Se os livros são para todos, como dizia Boris Spivacow, ao criar o Centro Editor de América Latina, então é melhor queimá-los. Assim pensava a ditadura militar argentina e seus capachos quando decidiram queimar toneladas e mais toneladas de livros editados pela CEAL.
O triste episódio do crime incendo-literário da Ferré aconteceu no ano de 1980, mais exatamente no dia 26 de junho, e foi o mais duro golpe já sofrido pela editora. Não que ocorrências iguais ou tão mais lamentáveis não tenham sucedido, como a série de bombardeios que a sede editorial recebeu ao longo dos anos ditatoriais ou o assassinato do funcionário Daniel Luaces, em 1974, pelos agentes do governo.
Mas incendiar cerca de um milhão e meio de exemplares foi um cruel ferimento a todos os ideais literários daqueles que buscavam uma argentina democrática através também da literatura.
Um terreno baldio na rua Ferré, no Bairro de Sarandí em Buenos Aires foi o escolhido para receber tamanho ato de terror contra qualquer tentativa de questionamento e liberdade que as obras pudessem suscitar em seus leitores. Boris foi obrigado a assistir.
Utilizando-se da lei de Segurança Nacional LEY Nº 20.840, ainda em 1978, que impunha penalidades para todas as atividades consideradas subversivas, em suas diversas formas de manifestações, o juiz federal Gustavo de la Serna determinou que os depósitos da CEAL fossem aprisionados, juntamente com 14 funcionários.

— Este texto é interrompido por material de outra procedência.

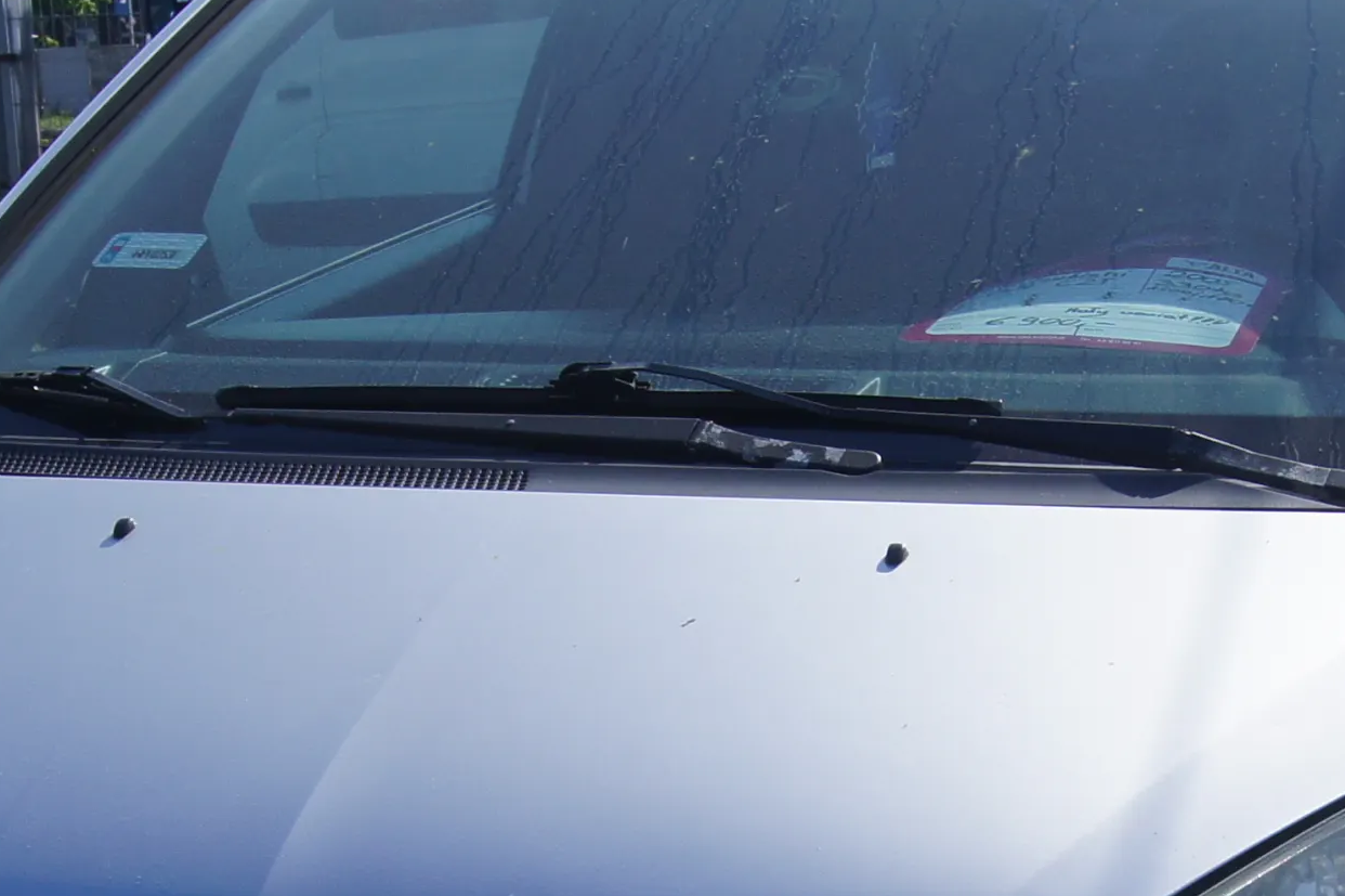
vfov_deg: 13.1
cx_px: 820
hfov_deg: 20.0
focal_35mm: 102
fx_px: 3809
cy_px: 1016
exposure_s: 1/125
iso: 100
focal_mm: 22
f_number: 11
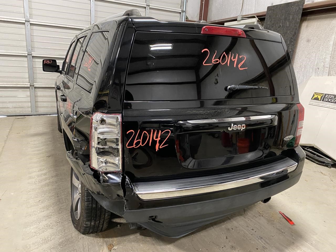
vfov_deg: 53.1
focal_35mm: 26
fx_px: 252
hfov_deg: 67.3
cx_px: 168
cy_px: 126
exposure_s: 1/40
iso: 500
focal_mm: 4.25
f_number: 1.8
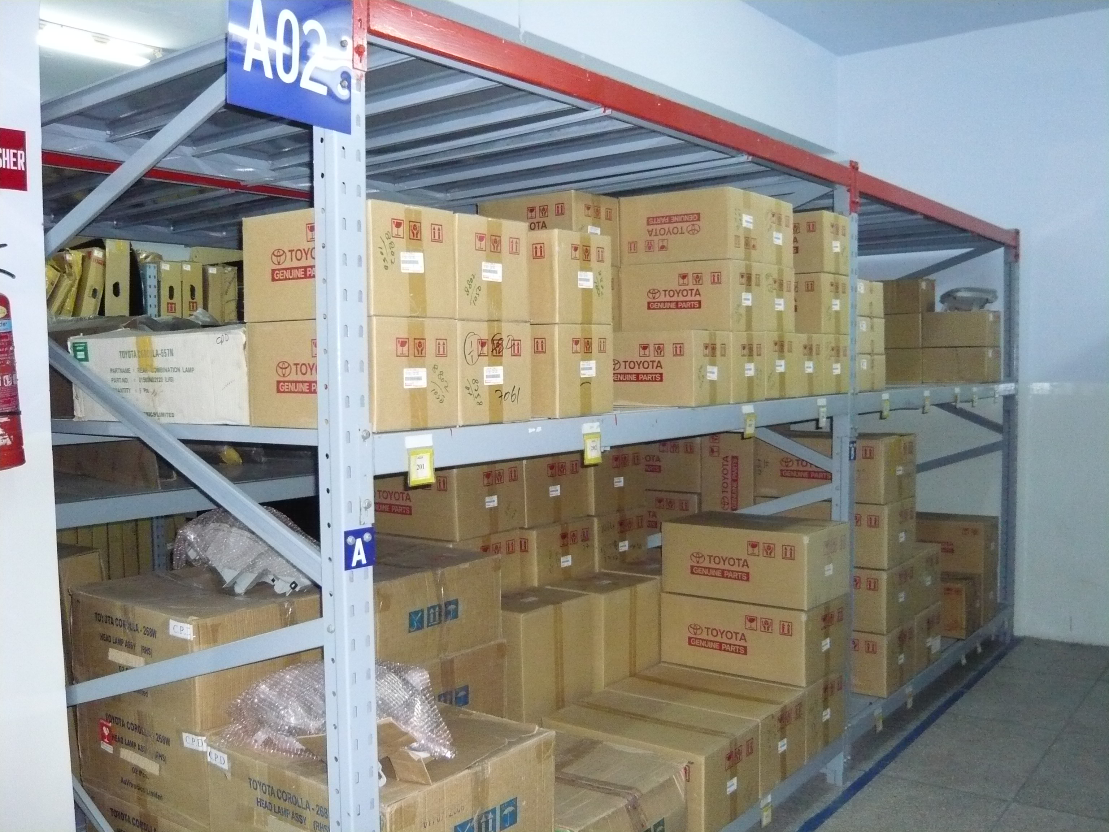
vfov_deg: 44.2
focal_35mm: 32
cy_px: 416
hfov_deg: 56.8
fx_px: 1025
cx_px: 554
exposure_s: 1/30
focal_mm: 5.2
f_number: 3
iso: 500
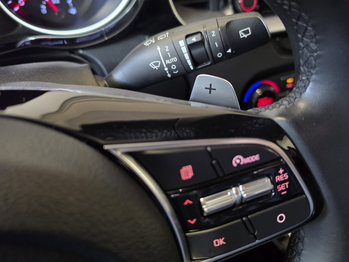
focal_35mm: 27
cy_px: 128
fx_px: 272
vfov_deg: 51.4
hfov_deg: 65.1
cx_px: 196
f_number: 1.4
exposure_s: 1/33.3
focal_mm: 6.5
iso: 1000
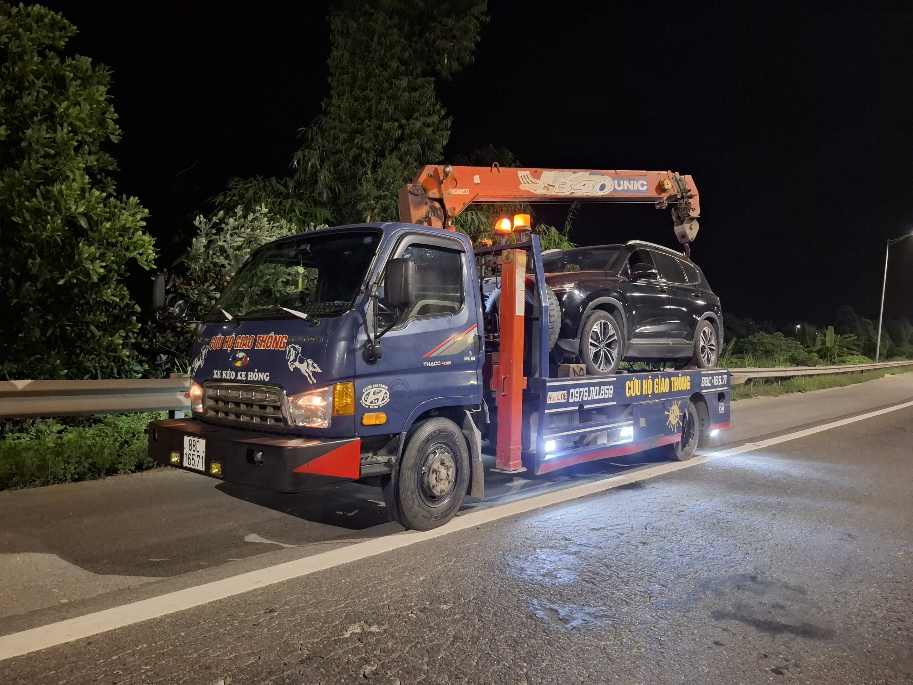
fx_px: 607
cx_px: 456
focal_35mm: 23
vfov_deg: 58.9
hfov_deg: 73.9
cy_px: 342
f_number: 1.8
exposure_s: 1/25
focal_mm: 5.54
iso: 800
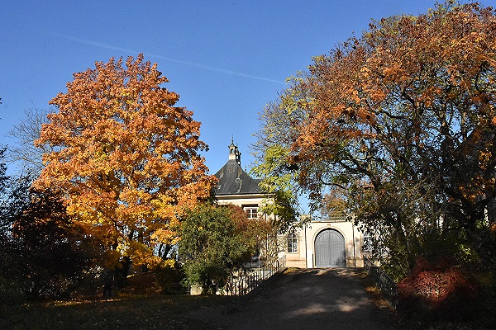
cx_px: 248
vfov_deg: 38.4
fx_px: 475
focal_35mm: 34
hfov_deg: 55.1
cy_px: 165
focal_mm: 23
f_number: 13
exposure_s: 1/8000
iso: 5000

Da totalidade dos livros, 30% foram considerados perturbadores da ordem social, de acordo com o informe de inteligência:
“Material questionável: No mesmo, podemos constatar a existência de livros tais como Sociedad e Ideología, de Marx y Nietszche, Existencialismo, marxismo y empirismo lógico, El imperialismo, defensa y crítica, Las reformas económicas de la Europa socialista, onde é notável a apologia do sistema marxista.
Se destaca neste tipo de material, as edições dos fascículos El movimiento obrero, Documento Popular, Transformaciones, Siglomundo, na que se apreciam a tendência exclusiva de magnificação de feitos revolucionários no mundo, etapas socialistas obreiras, violência anti-imperialismo, organizações subversivas estrangeiras (Frente Sandinista de Liberación Nacional, Movimiento de Liberación Nacional Cubano, Guerrilla Vietnamita, Revolución Socialista Peruana) também nestas edições é destacável as notas de críticas dissociantes aos sistemas democráticos, Igreja católica, militarismos etc.”
Embora Spivacow e a grande maioria de seus companheiros de empreita fossem ideologicamente ligados à esquerda,era possível encontrar publicações que não se alinhavam com tal pensamento.
Ainda assim, a conclusão do documento indicava que àqueles 30% de publicações eram um atentado à realidade social vigente e difundiam ideologias, sistemas político-econômico-sociais marxistas que degolavam os princípios sustentados pela Constituição argentina.
Como todo árduo ferimento, aquela ação deixou cicatrizes. Bastava levantar a manga da camisa que cobria aquelas marcas e, olhando para elas, era possível lembrar a crueldade de um governo que adentrava em todos os espaços, até mesmo os imaginários, para reprimir e afanar quaisquer questionamentos e ações que a literatura pudesse evocar diante das mazelas sociais que vigoravam.
Entretanto, ferimentos como esse doem, mas não matam. Fortalecem o espírito e consolidam a certeza de que a literatura é uma poderosa arma contra a coerção imposta pelos governos ditadores ou contra qualquer outro que intente acobertar as máculas que desenvolvem em suas sociedades, muitas fezes infestadas de corrupção, hipocrisia, desigualdade e abusos diversos.
Como uma fênix que ressurgiu das cinzas, naquele dia, a literatura se revigorou.